Reggie Royals

Personal information
- Born: September 18, 1950 Whiteville, North Carolina, U.S.
- Died: April 16, 2009 (aged 58) Wilmington, North Carolina, U.S.
- Listed height: 6 ft 10 in (2.08 m)
- Listed weight: 200 lb (91 kg)

Career information
- High school: Whiteville (Whiteville, North Carolina)
- College: Florida State (1970–1973)
- NBA draft: 1973: 5th round, 70th overall pick
- Drafted by: Philadelphia 76ers
- Position: Center

Career history
- 1974–1975: San Diego Conquistadors
- Stats at Basketball Reference

= Reggie Royals =

American basketball player

Reginald Legrande Royals (September 18, 1950 – April 16, 2009) was an American basketball player who played professionally in the original American Basketball Association (ABA).

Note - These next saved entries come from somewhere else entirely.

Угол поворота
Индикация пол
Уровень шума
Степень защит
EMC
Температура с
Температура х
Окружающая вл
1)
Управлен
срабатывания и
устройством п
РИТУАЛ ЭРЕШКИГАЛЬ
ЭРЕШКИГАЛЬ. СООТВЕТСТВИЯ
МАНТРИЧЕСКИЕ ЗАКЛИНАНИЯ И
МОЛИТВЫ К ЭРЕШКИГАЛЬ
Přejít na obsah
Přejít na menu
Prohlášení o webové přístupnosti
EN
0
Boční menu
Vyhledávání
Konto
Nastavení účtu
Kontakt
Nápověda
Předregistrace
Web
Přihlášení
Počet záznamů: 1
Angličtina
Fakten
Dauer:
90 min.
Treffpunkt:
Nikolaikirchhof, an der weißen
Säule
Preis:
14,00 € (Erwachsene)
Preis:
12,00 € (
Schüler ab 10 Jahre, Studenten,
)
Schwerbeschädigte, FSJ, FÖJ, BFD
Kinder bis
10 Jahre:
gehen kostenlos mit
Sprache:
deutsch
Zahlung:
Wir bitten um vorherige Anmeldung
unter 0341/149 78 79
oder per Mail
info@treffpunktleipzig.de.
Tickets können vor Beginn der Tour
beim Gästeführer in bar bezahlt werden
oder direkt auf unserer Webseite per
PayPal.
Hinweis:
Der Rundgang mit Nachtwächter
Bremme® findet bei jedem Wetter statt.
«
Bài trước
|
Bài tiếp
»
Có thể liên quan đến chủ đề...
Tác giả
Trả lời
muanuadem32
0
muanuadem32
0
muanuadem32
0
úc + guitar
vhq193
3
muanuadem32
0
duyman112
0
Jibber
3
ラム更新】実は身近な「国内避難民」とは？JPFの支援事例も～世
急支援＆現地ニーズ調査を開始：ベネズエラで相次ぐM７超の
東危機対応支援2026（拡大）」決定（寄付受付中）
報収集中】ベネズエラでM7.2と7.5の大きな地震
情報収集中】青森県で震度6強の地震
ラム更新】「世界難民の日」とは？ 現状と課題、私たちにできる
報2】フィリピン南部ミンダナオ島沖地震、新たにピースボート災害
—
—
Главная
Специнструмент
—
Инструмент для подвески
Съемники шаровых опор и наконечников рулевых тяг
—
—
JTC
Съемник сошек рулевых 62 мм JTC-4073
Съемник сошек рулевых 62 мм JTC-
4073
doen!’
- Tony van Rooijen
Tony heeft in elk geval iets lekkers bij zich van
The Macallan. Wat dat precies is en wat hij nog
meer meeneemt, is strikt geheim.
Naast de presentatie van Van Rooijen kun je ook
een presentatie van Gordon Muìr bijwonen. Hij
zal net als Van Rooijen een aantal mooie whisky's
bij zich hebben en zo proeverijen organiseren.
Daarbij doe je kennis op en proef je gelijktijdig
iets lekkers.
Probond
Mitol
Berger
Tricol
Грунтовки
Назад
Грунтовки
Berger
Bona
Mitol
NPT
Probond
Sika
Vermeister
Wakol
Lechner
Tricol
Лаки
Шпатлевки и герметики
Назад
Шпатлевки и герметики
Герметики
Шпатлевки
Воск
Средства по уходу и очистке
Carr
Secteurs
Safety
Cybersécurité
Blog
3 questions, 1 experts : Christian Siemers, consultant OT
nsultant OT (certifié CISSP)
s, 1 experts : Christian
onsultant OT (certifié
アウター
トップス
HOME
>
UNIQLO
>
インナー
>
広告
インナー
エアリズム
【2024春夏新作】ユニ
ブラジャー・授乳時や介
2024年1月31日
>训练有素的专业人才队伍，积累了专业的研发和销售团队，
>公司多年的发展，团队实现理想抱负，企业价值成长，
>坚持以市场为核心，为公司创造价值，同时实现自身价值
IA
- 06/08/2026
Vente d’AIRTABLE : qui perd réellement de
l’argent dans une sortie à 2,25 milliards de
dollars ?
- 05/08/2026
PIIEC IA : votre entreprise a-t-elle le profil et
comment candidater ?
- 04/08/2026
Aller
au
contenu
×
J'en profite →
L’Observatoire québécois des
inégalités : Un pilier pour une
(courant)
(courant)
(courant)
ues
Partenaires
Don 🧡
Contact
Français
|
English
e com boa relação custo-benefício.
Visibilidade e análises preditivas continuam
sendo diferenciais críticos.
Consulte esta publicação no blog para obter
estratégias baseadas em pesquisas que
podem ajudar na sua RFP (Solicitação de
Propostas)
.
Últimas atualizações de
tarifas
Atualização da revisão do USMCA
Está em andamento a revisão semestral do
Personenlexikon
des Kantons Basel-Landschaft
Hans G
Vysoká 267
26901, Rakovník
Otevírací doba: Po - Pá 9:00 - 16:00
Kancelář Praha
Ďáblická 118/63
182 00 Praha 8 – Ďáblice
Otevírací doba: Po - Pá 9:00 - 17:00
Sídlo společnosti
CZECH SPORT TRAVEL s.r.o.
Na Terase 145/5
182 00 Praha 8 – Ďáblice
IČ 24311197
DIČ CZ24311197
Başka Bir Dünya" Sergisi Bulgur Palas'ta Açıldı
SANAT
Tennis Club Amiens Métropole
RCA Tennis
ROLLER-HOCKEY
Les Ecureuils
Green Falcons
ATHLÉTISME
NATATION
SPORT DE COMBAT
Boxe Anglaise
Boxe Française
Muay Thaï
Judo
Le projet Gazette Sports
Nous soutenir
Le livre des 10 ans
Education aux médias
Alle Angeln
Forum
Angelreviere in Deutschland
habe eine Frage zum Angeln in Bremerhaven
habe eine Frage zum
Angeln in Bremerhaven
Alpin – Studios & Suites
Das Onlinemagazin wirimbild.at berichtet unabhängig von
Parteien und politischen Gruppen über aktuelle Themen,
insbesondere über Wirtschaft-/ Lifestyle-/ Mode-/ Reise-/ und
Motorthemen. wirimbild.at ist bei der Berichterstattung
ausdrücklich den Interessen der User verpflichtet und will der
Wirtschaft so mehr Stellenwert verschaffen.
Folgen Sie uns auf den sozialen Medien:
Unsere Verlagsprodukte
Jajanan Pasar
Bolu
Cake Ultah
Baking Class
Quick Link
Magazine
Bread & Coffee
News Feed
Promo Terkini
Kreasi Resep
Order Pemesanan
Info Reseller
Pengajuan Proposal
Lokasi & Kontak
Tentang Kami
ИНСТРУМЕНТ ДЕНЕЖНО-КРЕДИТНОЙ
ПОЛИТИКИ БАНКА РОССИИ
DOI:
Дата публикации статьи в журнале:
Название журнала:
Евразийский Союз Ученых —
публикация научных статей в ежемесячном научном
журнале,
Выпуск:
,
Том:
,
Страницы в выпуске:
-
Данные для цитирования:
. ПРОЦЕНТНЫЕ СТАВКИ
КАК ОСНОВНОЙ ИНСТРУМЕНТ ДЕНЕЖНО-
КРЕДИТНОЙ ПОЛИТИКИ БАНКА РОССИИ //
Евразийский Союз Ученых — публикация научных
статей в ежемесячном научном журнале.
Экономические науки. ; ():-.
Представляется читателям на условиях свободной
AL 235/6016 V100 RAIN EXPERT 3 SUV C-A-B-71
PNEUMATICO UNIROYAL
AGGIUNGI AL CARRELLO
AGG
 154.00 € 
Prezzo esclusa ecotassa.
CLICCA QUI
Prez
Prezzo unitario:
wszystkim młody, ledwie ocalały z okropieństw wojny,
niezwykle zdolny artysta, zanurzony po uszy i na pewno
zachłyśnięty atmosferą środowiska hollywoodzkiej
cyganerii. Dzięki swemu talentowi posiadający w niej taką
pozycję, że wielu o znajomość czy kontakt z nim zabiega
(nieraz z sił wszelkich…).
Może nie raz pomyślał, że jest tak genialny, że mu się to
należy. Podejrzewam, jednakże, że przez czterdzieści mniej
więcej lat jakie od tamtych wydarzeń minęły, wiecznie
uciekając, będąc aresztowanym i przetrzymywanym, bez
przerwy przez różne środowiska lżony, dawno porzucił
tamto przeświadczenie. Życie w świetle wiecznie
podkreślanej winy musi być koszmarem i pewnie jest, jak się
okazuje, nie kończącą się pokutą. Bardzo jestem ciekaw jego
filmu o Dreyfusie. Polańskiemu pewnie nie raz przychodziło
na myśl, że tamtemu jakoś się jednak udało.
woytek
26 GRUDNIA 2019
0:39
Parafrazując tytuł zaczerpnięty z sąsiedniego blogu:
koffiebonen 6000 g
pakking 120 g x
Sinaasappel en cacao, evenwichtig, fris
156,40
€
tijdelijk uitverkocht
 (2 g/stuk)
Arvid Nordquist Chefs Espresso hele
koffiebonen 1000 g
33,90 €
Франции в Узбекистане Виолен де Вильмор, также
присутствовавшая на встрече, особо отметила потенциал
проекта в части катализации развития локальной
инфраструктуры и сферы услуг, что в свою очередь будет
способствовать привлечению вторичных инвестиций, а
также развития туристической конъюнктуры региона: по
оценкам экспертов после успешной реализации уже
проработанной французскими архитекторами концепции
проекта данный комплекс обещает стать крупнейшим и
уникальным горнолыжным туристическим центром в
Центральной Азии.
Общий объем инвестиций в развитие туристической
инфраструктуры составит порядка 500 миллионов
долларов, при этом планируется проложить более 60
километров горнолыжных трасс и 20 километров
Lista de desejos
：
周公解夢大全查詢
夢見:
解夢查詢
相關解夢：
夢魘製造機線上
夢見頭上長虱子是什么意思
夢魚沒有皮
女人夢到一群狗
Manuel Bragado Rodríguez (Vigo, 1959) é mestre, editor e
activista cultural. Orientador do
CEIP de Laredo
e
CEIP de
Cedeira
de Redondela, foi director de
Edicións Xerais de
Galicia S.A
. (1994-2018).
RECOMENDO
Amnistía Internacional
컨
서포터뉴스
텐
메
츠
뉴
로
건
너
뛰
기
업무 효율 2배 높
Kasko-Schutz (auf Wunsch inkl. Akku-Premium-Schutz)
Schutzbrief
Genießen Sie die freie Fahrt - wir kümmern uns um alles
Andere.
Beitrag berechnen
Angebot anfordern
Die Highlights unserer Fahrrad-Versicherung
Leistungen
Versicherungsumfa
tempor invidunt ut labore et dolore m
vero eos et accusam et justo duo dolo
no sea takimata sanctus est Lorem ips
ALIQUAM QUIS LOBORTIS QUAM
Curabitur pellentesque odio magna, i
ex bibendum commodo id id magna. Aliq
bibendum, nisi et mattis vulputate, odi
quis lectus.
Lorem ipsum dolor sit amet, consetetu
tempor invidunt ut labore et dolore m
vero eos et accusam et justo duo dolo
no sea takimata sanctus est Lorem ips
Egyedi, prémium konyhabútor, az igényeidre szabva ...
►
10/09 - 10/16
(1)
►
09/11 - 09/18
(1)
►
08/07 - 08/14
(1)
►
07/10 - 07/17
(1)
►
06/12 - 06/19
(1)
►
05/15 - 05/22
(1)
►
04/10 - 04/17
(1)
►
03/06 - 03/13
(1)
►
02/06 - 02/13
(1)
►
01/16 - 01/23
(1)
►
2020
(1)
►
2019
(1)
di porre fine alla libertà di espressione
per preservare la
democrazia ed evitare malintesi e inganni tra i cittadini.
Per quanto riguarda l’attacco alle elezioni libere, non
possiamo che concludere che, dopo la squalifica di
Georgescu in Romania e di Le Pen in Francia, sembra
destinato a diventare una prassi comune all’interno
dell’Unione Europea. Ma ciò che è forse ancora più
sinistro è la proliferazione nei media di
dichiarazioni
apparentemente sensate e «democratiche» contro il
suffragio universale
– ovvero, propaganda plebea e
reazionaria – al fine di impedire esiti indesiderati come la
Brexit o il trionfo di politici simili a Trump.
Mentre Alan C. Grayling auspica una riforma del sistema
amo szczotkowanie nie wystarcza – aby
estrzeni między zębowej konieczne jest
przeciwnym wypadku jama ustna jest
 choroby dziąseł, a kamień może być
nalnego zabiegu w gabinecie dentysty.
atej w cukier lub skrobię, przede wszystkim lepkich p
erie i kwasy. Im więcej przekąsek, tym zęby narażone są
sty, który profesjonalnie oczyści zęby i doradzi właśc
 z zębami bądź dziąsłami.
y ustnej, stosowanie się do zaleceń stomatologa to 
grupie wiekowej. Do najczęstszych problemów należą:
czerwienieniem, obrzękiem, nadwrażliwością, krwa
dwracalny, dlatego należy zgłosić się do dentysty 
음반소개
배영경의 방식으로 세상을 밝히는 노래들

Royals, a 6'10" center from Whiteville, North Carolina, played college basketball at Florida State University from 1970 to 1973. In his career, Royals averaged 16.7 points and 12.0 rebounds per game and as a junior led the Seminoles to the program's first Final Four in 1972.

Following the close of his college career, Royals was drafted by both the Philadelphia 76ers of the National Basketball Association (NBA) and the New York Nets of the American Basketball Association (ABA). However, his professional career lasted just two ABA games (and 4 total points) for the San Diego Conquistadors in the 1974–75 season.

Royals died on April 16, 2009, at the Lower Cape Fear Hospice in Wilmington, North Carolina.